Learning What to Remember: Long-term Episodic Memory Networks for Learning from Streaming Data
This addresses the problem of inefficient memory usage in lifelong learning for AI systems, though it is an incremental improvement over existing memory-augmented networks.
The paper tackles the scalability issue of memory-augmented neural networks in lifelong learning by proposing Long-term Episodic Memory Networks (LEMN), which use an RNN-based retention agent to selectively replace less important memory entries, achieving significant improvements over rule-based and RL-based baselines on path-finding and question-answering tasks.
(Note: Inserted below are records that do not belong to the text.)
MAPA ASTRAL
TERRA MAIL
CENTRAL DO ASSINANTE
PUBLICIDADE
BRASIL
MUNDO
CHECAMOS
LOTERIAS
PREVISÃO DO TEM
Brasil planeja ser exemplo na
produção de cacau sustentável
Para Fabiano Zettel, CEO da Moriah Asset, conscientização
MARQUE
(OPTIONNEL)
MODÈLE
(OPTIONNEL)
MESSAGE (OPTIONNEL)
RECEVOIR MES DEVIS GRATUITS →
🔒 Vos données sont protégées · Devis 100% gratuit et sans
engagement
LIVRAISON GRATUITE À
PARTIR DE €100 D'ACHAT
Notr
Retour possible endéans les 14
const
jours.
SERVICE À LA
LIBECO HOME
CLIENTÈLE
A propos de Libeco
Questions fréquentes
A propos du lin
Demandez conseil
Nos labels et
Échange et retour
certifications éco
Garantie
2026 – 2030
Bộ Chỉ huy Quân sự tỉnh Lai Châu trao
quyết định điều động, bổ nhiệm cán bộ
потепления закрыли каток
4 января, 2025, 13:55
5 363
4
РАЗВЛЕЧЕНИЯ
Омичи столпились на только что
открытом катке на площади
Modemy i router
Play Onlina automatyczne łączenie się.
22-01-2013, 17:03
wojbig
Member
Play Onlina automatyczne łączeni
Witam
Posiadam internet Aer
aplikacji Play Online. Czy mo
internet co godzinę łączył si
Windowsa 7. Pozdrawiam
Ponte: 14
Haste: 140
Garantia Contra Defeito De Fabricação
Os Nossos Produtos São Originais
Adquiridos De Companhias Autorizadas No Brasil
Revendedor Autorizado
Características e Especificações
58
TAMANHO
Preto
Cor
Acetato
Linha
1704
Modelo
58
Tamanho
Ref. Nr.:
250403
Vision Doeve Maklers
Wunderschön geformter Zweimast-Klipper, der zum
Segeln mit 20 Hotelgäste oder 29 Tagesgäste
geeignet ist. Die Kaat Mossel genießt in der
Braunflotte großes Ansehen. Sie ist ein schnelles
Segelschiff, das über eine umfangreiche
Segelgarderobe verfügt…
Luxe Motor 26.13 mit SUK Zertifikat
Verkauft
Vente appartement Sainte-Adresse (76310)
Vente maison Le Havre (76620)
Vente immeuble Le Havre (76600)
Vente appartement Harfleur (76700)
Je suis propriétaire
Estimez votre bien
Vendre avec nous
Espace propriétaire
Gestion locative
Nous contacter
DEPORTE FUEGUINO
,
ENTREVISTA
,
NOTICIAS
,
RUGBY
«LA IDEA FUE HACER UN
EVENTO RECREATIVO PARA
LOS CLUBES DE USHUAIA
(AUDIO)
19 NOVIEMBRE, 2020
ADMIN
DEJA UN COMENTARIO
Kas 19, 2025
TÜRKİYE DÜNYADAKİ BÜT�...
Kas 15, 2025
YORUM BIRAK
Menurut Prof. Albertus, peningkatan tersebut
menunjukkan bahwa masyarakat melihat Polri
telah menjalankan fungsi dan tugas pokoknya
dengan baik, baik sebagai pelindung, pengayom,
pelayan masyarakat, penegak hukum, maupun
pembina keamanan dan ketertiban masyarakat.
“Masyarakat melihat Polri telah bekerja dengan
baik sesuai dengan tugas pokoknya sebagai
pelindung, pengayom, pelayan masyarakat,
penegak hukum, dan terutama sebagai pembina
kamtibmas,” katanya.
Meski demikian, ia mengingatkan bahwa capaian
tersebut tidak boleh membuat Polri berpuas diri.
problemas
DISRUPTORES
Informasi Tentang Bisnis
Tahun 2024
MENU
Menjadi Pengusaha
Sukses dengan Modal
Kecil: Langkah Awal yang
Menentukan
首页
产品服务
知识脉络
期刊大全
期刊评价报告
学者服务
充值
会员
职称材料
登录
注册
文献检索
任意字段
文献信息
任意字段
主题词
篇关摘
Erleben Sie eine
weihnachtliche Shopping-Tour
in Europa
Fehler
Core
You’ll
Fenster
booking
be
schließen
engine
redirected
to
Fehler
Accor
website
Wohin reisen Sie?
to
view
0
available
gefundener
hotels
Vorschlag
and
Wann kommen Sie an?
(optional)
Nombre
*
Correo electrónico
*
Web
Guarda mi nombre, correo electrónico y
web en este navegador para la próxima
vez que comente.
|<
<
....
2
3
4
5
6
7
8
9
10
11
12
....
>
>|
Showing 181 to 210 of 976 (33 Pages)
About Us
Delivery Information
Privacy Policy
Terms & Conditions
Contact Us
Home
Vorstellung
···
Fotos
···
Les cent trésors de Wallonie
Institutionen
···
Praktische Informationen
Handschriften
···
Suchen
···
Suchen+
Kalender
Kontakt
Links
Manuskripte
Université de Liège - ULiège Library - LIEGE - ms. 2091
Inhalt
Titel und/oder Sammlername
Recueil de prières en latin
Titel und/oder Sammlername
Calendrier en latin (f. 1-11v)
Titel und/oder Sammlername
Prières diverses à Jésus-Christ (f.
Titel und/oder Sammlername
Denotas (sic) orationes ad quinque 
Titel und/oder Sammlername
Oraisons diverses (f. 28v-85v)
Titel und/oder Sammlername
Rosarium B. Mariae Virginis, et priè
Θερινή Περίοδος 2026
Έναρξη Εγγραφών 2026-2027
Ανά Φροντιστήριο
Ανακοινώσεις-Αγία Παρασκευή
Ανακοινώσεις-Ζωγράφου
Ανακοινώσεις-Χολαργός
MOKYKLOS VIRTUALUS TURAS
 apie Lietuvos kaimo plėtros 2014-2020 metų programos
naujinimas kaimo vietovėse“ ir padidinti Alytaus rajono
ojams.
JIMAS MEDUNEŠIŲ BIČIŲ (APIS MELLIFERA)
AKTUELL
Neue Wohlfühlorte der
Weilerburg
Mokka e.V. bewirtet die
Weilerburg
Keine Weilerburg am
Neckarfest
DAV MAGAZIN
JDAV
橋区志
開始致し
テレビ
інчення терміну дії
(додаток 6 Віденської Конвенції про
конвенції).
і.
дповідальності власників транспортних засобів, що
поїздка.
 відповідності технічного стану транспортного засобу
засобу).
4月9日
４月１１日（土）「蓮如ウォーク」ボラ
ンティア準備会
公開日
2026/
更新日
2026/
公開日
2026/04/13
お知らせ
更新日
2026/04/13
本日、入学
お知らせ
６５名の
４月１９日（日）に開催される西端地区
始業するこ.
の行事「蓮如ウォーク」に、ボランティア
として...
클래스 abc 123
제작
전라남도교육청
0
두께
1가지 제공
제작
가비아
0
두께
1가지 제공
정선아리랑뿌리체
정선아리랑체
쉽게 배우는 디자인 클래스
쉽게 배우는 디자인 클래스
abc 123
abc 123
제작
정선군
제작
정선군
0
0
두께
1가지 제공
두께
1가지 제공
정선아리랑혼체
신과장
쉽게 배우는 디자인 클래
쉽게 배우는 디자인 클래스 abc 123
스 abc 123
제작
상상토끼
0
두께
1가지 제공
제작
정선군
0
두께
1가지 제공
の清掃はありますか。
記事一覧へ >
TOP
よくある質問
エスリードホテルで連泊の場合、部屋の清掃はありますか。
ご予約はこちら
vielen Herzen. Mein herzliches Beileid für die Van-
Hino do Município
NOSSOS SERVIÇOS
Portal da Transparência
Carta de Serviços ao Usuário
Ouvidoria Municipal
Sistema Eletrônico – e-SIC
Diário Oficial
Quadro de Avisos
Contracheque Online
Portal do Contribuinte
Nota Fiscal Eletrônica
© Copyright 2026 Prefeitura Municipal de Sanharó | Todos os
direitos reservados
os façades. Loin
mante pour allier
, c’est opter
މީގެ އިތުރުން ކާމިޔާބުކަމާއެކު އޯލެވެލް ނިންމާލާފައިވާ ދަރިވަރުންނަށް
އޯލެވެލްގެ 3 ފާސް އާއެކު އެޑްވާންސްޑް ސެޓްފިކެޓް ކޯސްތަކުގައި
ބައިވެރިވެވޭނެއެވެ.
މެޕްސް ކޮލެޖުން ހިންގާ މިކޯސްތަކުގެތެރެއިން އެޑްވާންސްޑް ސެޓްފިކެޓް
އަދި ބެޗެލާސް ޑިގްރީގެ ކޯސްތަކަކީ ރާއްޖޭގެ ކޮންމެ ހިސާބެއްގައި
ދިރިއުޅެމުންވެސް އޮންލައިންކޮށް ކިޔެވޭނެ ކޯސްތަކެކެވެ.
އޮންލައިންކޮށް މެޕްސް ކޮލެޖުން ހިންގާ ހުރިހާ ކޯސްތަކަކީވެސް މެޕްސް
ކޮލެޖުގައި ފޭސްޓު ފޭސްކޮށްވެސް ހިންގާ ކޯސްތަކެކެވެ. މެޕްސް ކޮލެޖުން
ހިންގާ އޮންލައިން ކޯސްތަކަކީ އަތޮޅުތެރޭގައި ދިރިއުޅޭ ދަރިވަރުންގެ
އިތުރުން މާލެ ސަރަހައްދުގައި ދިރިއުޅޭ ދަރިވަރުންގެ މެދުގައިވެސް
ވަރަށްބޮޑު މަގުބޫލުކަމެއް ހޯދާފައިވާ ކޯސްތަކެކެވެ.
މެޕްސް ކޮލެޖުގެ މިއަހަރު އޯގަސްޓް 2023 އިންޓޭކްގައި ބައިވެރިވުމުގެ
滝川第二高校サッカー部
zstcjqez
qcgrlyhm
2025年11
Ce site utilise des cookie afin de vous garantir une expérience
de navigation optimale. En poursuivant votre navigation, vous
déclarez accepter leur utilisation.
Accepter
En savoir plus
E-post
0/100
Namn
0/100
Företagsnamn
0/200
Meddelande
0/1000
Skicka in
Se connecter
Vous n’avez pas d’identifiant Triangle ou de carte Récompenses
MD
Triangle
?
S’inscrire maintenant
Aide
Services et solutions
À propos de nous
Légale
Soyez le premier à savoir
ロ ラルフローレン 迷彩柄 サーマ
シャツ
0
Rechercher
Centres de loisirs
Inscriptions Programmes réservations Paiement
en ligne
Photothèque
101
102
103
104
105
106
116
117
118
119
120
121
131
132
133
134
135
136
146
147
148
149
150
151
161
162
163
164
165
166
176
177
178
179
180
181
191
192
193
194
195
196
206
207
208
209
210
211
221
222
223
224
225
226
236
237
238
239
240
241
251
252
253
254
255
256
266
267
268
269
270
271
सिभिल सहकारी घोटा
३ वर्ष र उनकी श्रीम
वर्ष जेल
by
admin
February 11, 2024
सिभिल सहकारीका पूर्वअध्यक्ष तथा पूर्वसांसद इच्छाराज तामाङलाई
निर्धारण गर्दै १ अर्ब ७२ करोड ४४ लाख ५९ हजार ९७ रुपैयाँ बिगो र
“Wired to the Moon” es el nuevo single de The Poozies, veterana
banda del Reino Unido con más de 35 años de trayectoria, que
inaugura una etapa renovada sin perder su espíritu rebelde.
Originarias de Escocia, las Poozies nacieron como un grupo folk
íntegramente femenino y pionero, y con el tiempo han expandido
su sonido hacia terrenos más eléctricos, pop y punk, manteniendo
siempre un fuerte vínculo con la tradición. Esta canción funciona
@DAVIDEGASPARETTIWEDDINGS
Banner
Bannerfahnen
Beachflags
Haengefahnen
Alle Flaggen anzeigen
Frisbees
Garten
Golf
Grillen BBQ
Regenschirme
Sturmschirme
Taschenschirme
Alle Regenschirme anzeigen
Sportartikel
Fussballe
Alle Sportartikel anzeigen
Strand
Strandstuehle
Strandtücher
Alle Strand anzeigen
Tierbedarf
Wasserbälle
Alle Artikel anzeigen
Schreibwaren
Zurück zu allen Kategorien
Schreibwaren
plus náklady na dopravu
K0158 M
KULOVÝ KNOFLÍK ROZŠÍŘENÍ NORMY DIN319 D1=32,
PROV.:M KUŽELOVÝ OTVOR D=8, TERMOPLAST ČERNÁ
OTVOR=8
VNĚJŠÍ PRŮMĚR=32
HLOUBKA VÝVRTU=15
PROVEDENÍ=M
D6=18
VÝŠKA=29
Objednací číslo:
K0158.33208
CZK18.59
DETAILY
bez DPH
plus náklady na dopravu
Current generation of memory-augmented neural networks has limited scalability as they cannot efficiently process data that are too large to fit in the external memory storage. One example of this is lifelong learning scenario where the model receives unlimited length of data stream as an input which contains vast majority of uninformative entries. We tackle this problem by proposing a memory network fit for long-term lifelong learning scenario, which we refer to as Long-term Episodic Memory Networks (LEMN), that features a RNN-based retention agent that learns to replace less important memory entries based on the retention probability generated on each entry that is learned to identify data instances of generic importance relative to other memory entries, as well as its historical importance. Such learning of retention agent allows our long-term episodic memory network to retain memory entries of generic importance for a given task. We validate our model on a path-finding task as well as synthetic and real question answering tasks, on which our model achieves significant improvements over the memory augmented networks with rule-based memory scheduling as well as an RL-based baseline that does not consider relative or historical importance of the memory.